Alain Fontaine, propriétaire du restaurant parisien Le Mesturet, n’a pas dérogé à la tradition de goûter et faire goûter le beaujolais nouveau.

Reuters

Le beaujolais nouveau est de retour sur les tables ce jeudi, un événement fêté dans la nuit dans les principaux fiefs de cette région du centre-est de la France, un an après l’arrêt lié à la crise sanitaire. À minuit, comme le veut la tradition, un tonneau de beaujolais nouveau a été percé à Beaujeu, épicentre du vignoble, mais aussi dans plusieurs villes du département, le Rhône, dont Lyon.

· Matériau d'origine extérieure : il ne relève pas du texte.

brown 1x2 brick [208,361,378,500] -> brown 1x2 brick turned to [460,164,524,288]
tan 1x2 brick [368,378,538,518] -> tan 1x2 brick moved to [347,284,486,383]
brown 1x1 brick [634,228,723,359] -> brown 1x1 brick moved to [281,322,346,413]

Le beaujolais nouveau représente 18 millions de bouteilles, soit 21,5% de la production totale du vignoble beaujolais. Beaujolais, Beaujolais Villages et 10 crus complètent la production. Environ 45% des 135’000 hectolitres de beaujolais nouveau produits, à 96% des rouges, sont exportés, selon les chiffres 2020 d’Inter Beaujolais. Principaux pays clients: Japon (29’000 hectolitres), États-Unis (11’000) et Canada (5900).

Vins plus légers

En l’absence de fête populaire en 2020, «les cavistes s’étaient particulièrement investis», souligne-t-on chez Inter Beaujolais, où l’on observe «un vrai dynamisme des jeunes générations de vignerons» pour cette opération. «Par rapport à l’année dernière, il y a beaucoup moins de degrés. Ce sont des vins qui vont être un peu plus souples, plus fruités, un peu plus faciles à boire que l’année dernière. L’année dernière, c’étaient des vins de garde. Cette année (…) moins, (…) parce que le temps n’était pas avec nous, une petite récolte, on a eu le gel, la grêle, les traitements mildiou, black-rot («pourriture noire», maladie de la vigne, ndlr)», explique François Béroujon, vigneron. Et de conclure: «C’est un vin de fête (…) Ça passe tout seul.»